I could stop there and feel my point was made. Actively including non-Jewish parents who choose to be engaged in the educational life of their Jewish children is of course what all progressive Jewish schools should be doing. Unfortunately, for reasons ranging from thoughtlessness to bigotry, that is not yet the case, and it's a shanda, as my grandmother would say. For reasons good and bad, Jews often stumble over how to treat the gentiles in our midst.
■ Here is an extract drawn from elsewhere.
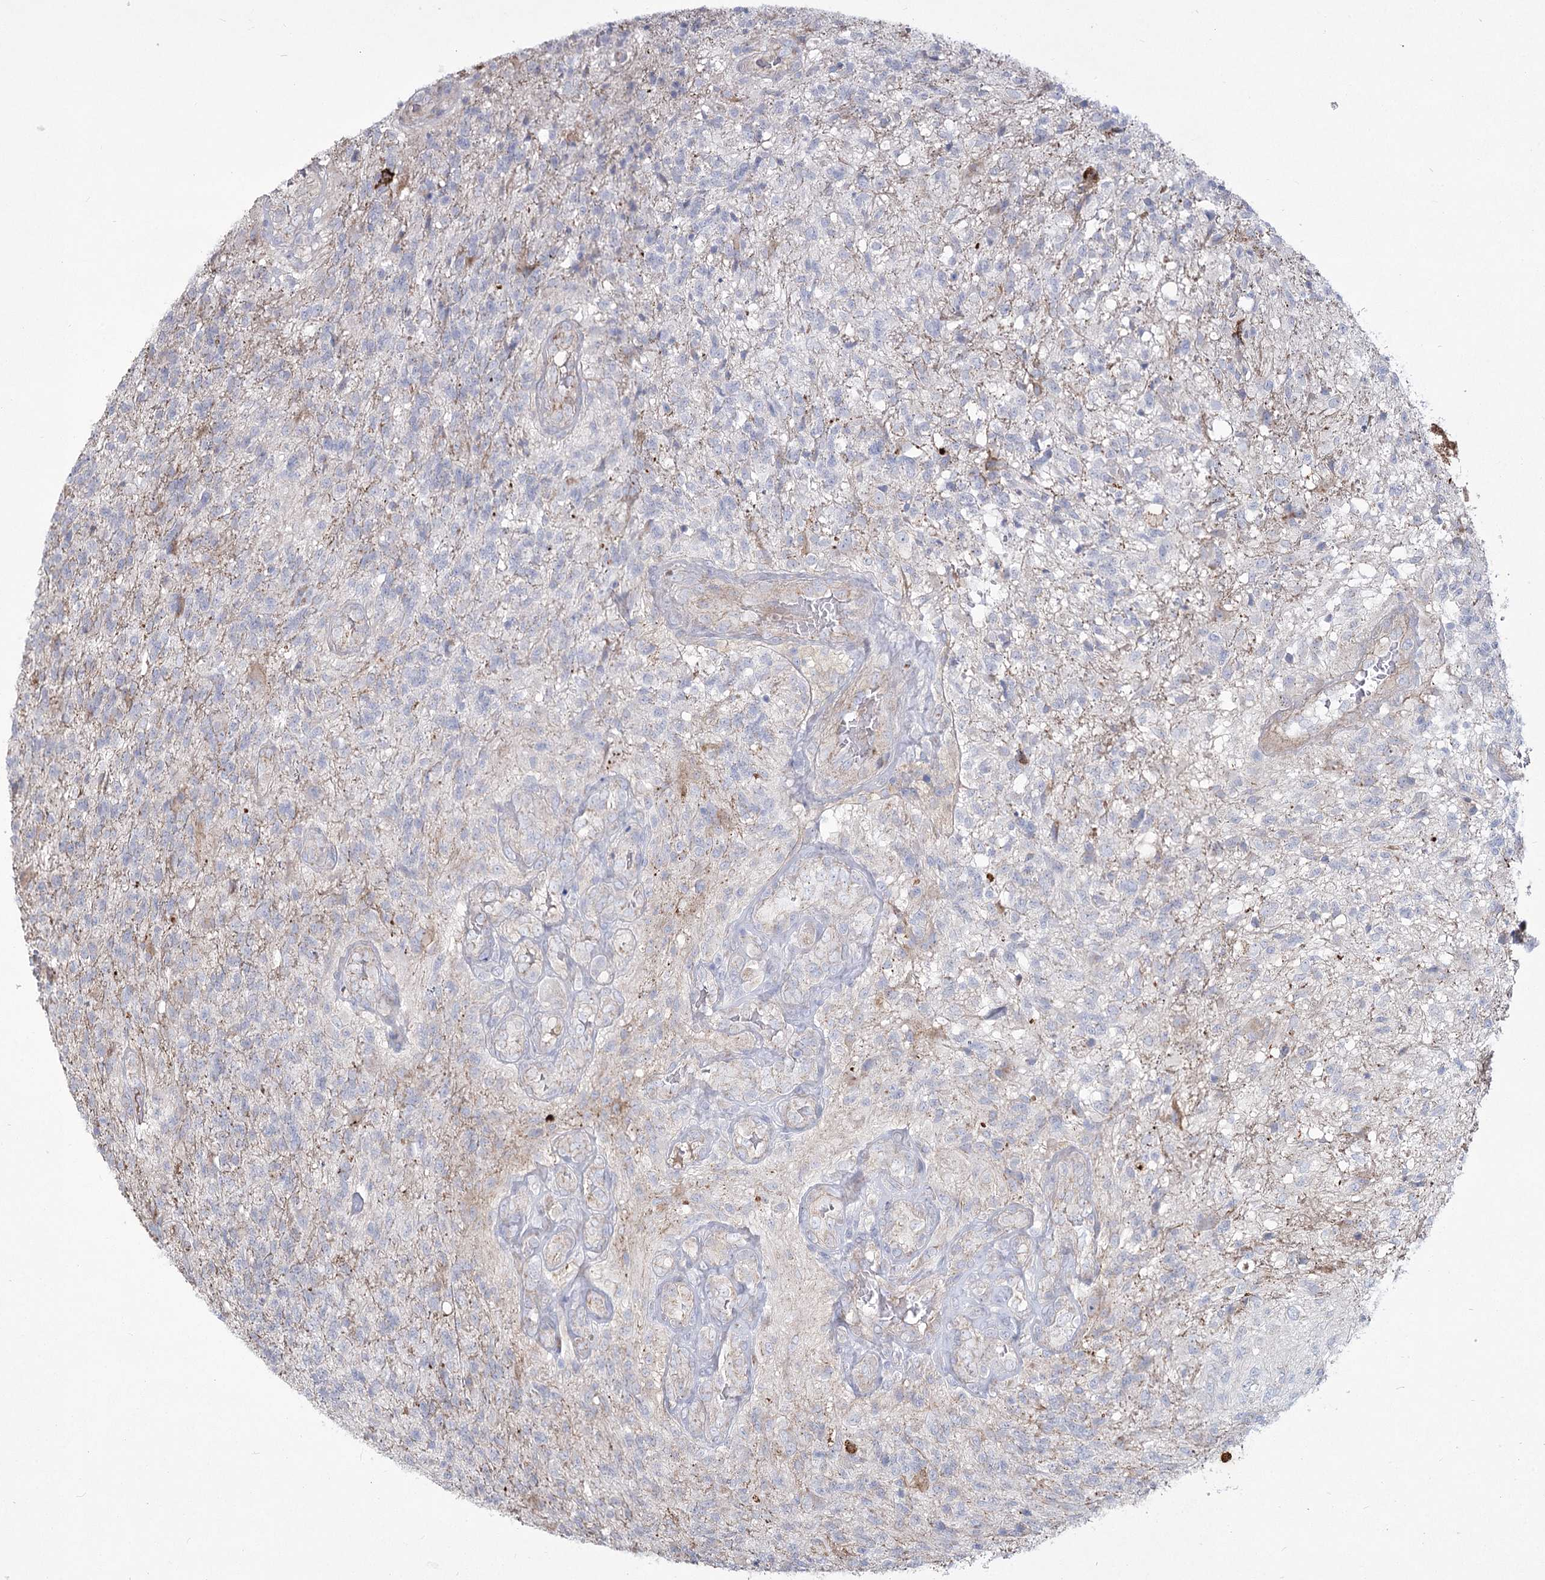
{"staining": {"intensity": "negative", "quantity": "none", "location": "none"}, "tissue": "glioma", "cell_type": "Tumor cells", "image_type": "cancer", "snomed": [{"axis": "morphology", "description": "Glioma, malignant, High grade"}, {"axis": "topography", "description": "Brain"}], "caption": "IHC of malignant high-grade glioma demonstrates no positivity in tumor cells.", "gene": "ME3", "patient": {"sex": "male", "age": 56}}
Let me state my bias up front: For over twenty-five years I have been married to a believing Christian - a graduate of Union Theological Seminary and a former pulpit minister who currently is CEO of a large social service agency. We've raised two Jewish children together. We're both members of our synagogue and active participants in an almost ten year old Interfaith Havurah. My husband's faith has informed my own. His questions have made my search more profound. His agreement to have a Jewish home and Jewish children is one of the greatest gifts he has given me and to demean that by isolating him or any other non-Jew who has agreed to participate in the raising of a Jewish child indicates a lack of sensitivity that amazes me.

As Jews we have an obligation to not only accept the gift our non-Jewish parents give us when they say they will help raise Jewish children, but we should celebrate it as well. As educators we must assist our non-Jewish parents by answering their questions, offering them information, demystifying the things we just take for granted, and acknowledging that their role is a crucial one in ensuring the continuity of the Jewish people. When we hear that over 50% of young Jews today are marrying “out,” how can we possibly do anything other than welcome the non-Jewish parents into our schools and help them however we can? The opportunity is immense - challenging and exciting and we ignore it at our peril. We either close the door on our own children or we make room for new kinds of families who may need to learn from scratch, but are at least showing up. How can that be wrong? How can we do anything less then offer them our support?